Струна «ля» немного спустилась; она подстроила ее в соответствии с остальными, закрыв глаза и прислушиваясь. Процесс настройки всегда вызывал у нее визуальную картинку: звуки мысленно представлялись ей в виде сплошной вибрирующей цветовой ленты; столб в воздухе, меняющий свою окраску, как масляное пятно на воде, но всегда цельный и плотный. Если какой-то оттенок был размазан и вылезал за край, как цвет на плохо отпечатанной фотографии, его надо было сфокусировать, вернуть на место. Виолончель, передавая ей свою дрожь, пела; цветной столб перед ее глазами был яркий и четкий.

Она проверила настройку, сыграв несколько этюдов, и убедилась, что ее пальцы не настолько потеряли гибкость, как она опасалась.

Она снова открыла глаза. – Это… Тан Лой, «Прощальная песня», – объявила она лампам.

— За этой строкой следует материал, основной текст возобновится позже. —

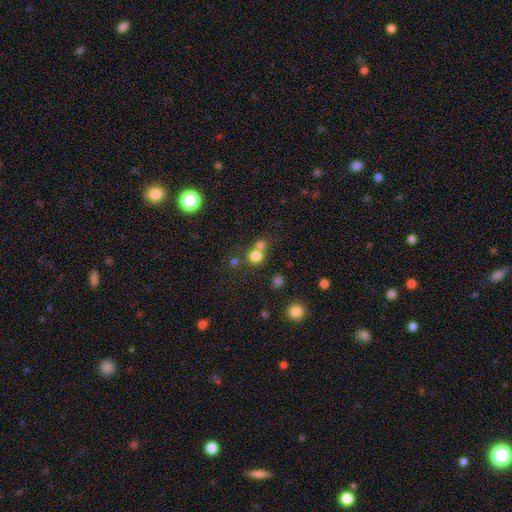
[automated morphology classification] Smooth or featured? smooth (77%)
How rounded? round (85%)
Merging? none (52%)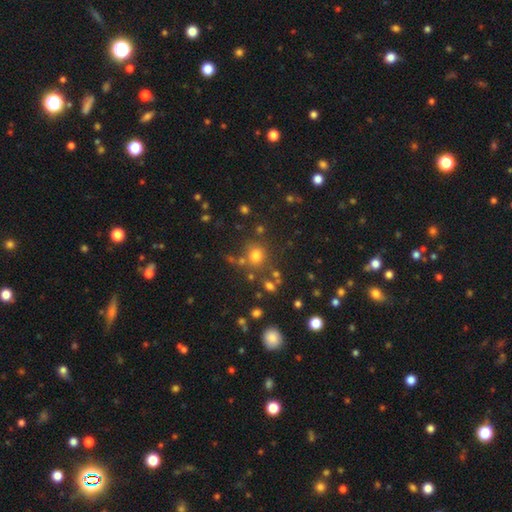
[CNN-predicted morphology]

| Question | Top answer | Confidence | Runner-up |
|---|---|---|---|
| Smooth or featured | smooth | 71% | star or artifact (21%) |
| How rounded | round | 84% | in between (15%) |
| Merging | none | 73% | merger (11%) |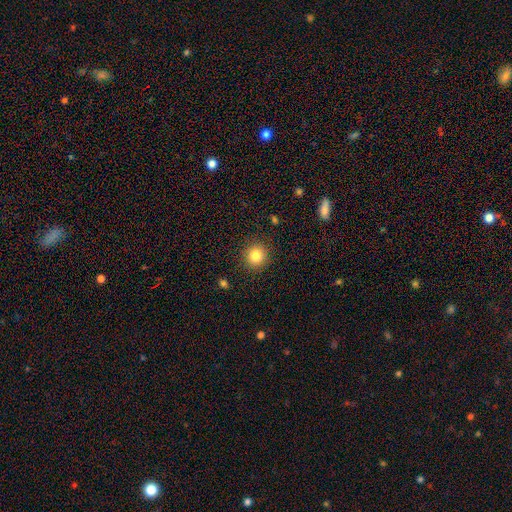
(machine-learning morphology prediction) A smooth galaxy with no disk features (83%) that is round (91%). Merging: none (90%).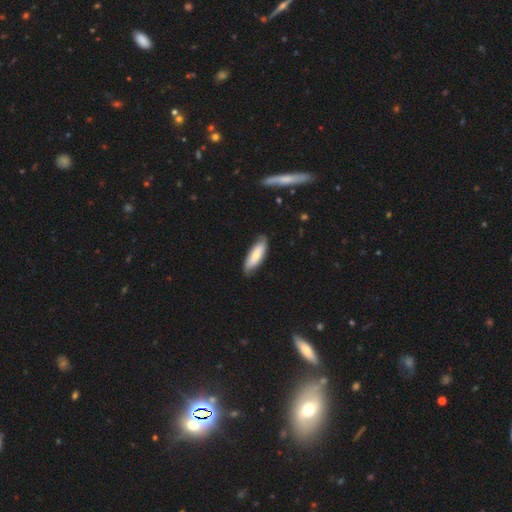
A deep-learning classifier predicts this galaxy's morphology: The model was most divided on "how rounded": in between: 56%, cigar-shaped: 42%, round: 2%. More confident: merging — none (81%); smooth or featured — smooth (69%).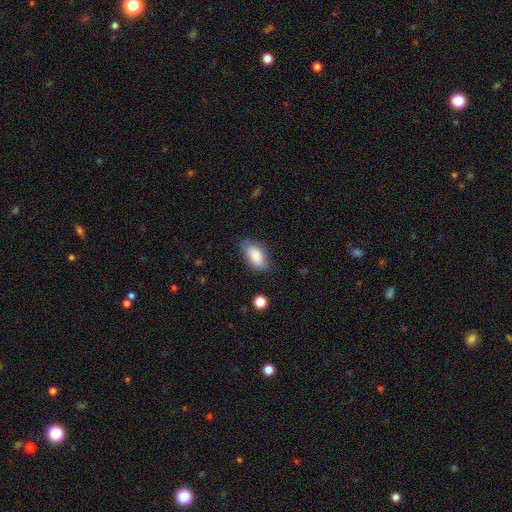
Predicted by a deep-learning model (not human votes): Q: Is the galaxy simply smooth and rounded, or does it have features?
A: smooth — 86%.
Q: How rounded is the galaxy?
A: in between — 93%.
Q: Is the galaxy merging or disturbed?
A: none — 76%.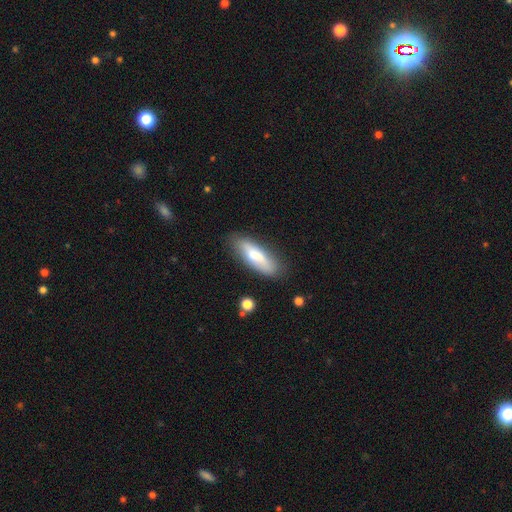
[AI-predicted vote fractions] Q: Smooth or featured?
A: smooth (73%); runner-up: featured or disk (21%)
Q: How rounded?
A: cigar-shaped (51%); runner-up: in between (48%)
Q: Merging?
A: none (78%); runner-up: minor disturbance (16%)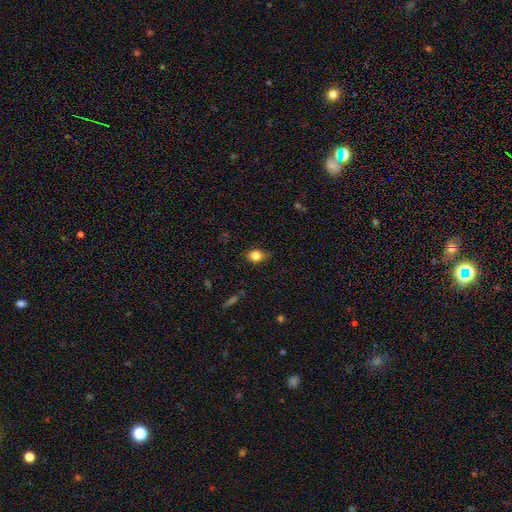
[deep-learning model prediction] Q: Smooth or featured?
A: smooth (80%); runner-up: star or artifact (10%)
Q: How rounded?
A: in between (54%); runner-up: round (43%)
Q: Merging?
A: none (73%); runner-up: minor disturbance (22%)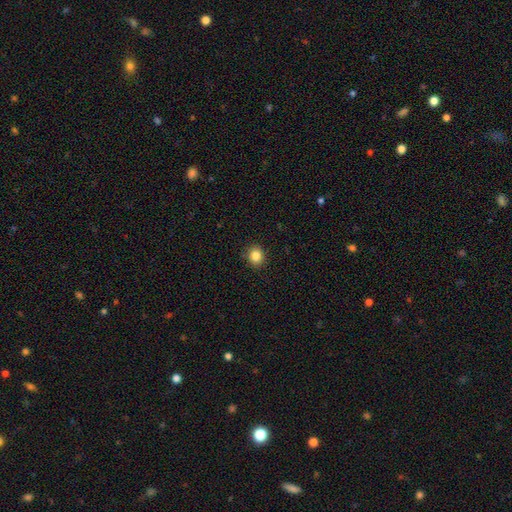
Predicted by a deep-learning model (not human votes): This is clearly a smooth galaxy (85%). How rounded: clearly round (80%). Merging: clearly none (90%).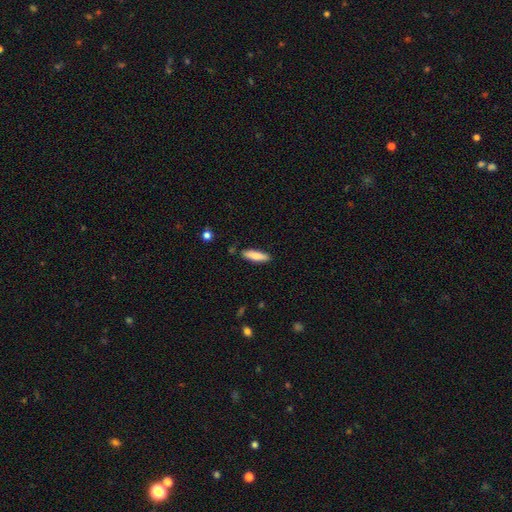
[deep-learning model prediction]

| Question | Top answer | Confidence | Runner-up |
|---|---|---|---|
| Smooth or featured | smooth | 80% | featured or disk (14%) |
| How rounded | cigar-shaped | 64% | in between (34%) |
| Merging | none | 87% | minor disturbance (9%) |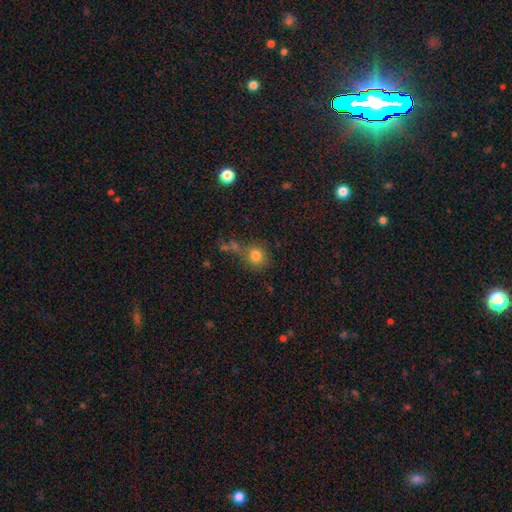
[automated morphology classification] Smooth or featured?
  - smooth: 78% *
  - star or artifact: 14%
  - featured or disk: 8%
How rounded?
  - round: 84% *
  - in between: 15%
  - cigar-shaped: 1%
Merging?
  - none: 62% *
  - minor disturbance: 15%
  - merger: 15%
  - major disturbance: 8%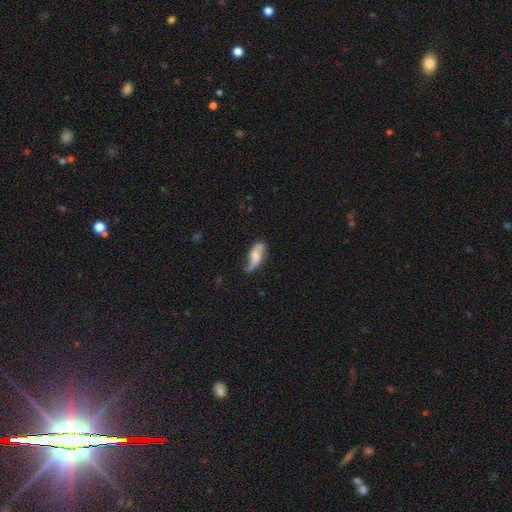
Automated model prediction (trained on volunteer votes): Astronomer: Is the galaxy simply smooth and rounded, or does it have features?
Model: featured or disk — 57% (runner-up: smooth, 36%).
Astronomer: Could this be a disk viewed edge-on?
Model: no — 88%.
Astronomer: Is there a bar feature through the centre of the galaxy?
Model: no — 55% (runner-up: weak, 35%).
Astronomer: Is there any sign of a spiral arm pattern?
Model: yes — 89%.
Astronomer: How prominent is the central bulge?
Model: moderate — 35% (runner-up: small, 29%).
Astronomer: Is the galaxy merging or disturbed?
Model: none — 56%.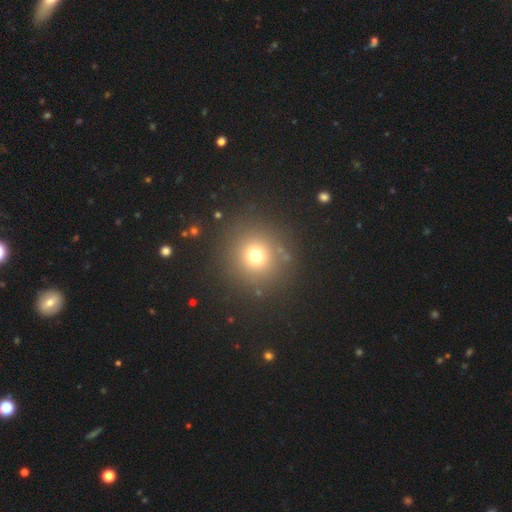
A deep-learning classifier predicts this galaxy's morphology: This appears to be a smooth galaxy with no disk features (71%) that is round (93%). Merging: none (87%).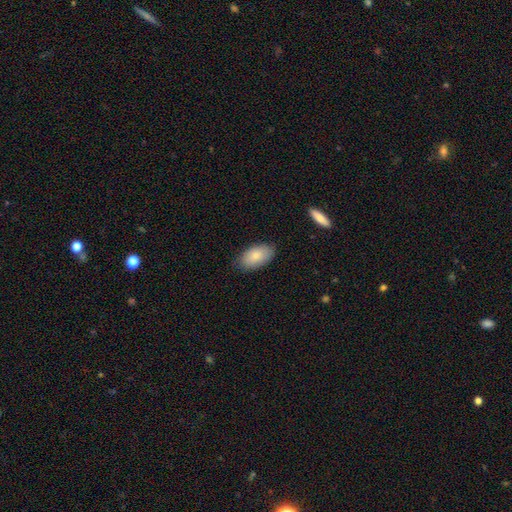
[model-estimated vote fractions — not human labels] smooth_or_featured: smooth (p=0.83) [alt: featured or disk p=0.10]
how_rounded: in between (p=0.94) [alt: round p=0.04]
merging: none (p=0.81) [alt: minor disturbance p=0.15]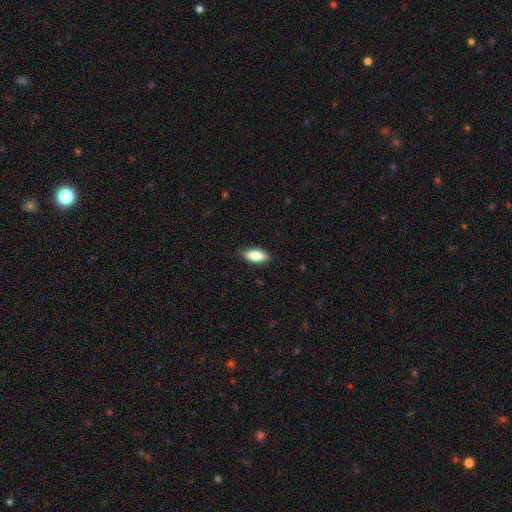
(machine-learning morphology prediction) type=smooth (83%); roundness=in between (78%); merging=none (82%).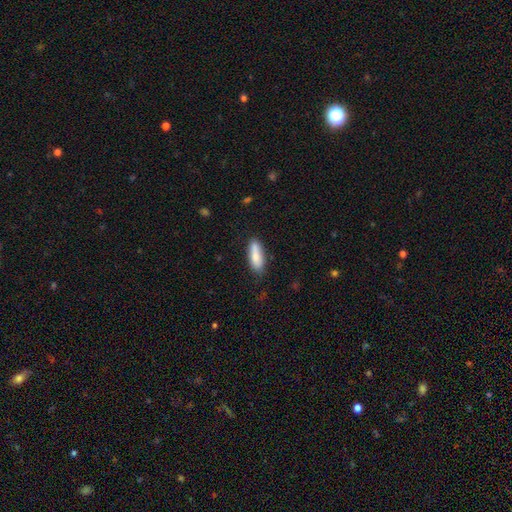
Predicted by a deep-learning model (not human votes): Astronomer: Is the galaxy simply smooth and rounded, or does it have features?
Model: smooth — 81%.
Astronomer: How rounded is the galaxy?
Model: in between — 54% (runner-up: cigar-shaped, 44%).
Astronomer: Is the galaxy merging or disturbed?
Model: none — 77%.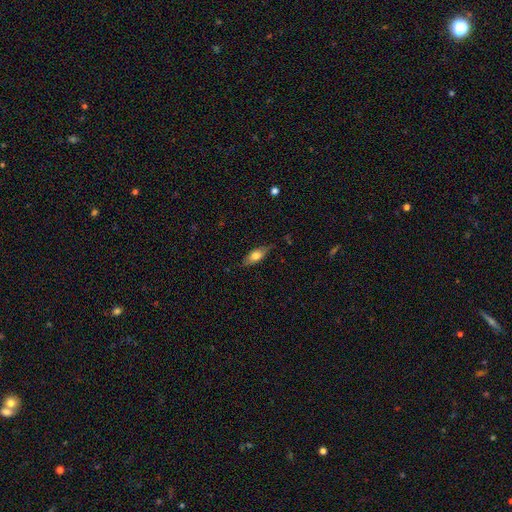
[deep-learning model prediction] Overall: smooth (64%; featured or disk 29%). How rounded: in between (70%). Merging: none (77%).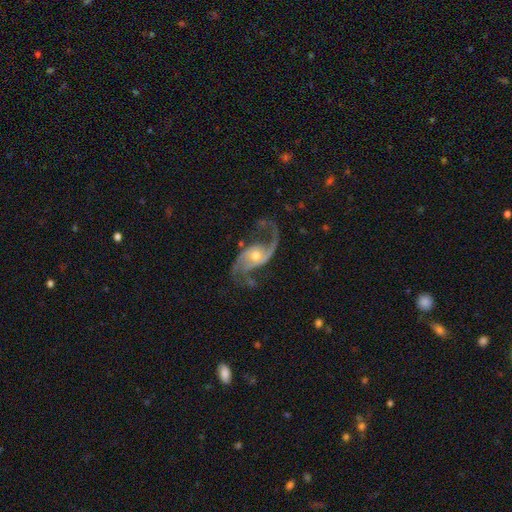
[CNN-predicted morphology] The model was most divided on "spiral winding": loose: 60%, medium: 33%, tight: 7%. More confident: spiral arms — yes (97%); edge-on disk — no (97%); smooth or featured — featured or disk (91%); spiral arm count — 2 (88%); merging — none (64%); bar — no (63%); bulge size — moderate (62%).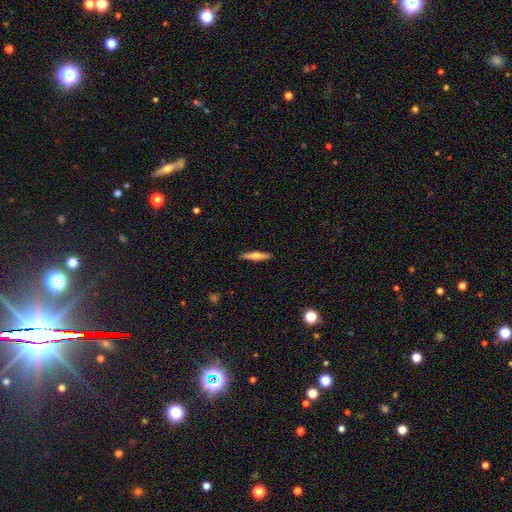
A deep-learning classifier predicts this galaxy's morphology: Q: Smooth or featured?
A: smooth (53%); runner-up: featured or disk (42%)
Q: How rounded?
A: cigar-shaped (89%); runner-up: in between (9%)
Q: Merging?
A: none (91%); runner-up: minor disturbance (6%)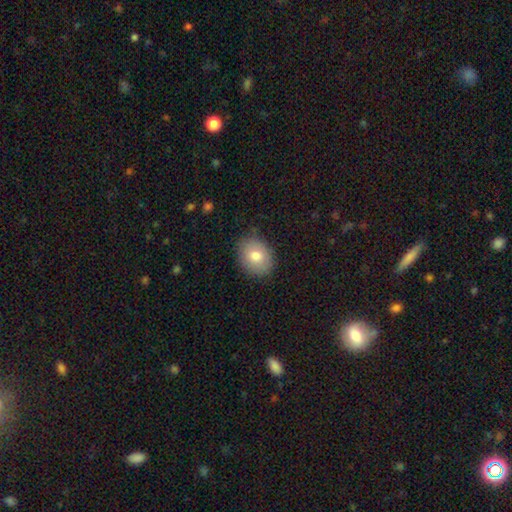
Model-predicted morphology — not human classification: This appears to be a smooth galaxy with no disk features (77%) that is in between round and cigar-shaped (54%). Merging: none (84%).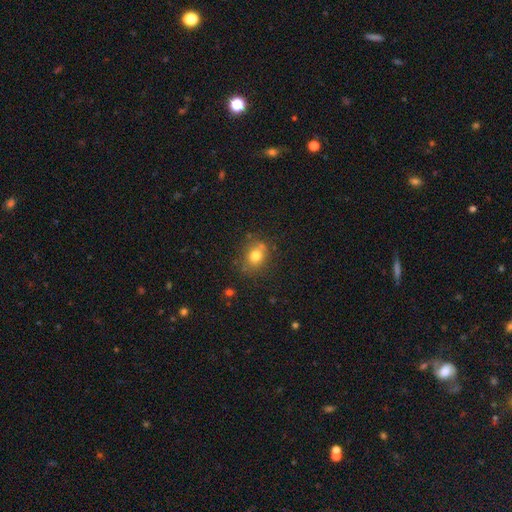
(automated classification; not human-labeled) Smooth or featured? smooth (76%)
How rounded? round (63%)
Merging? none (72%)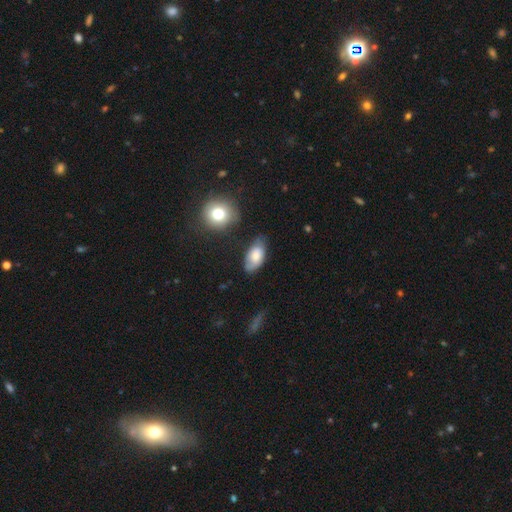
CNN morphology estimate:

Никакой реакции. Это нельзя было считать классической музыкой, и она подумала, что, может быть, ее застенчивый захватчик будет возражать против современной пьесы, но сидящий за лампами jefe ничего не сказал. Возможно, ему нечего было сказать по незнанию, а может быть, он знал эту пьесу и был согласен с ее выбором; это была вещь в стиле «классического модерна», одно из мелодических сочинений fin de siecle,[39] появившихся как реакция на математическую сухость атональной музыки.

Она склонилась к инструменту и с первым широким движением смычка медленно закрыла глаза; пьеса пела о пробуждении женщины и наступлении дня.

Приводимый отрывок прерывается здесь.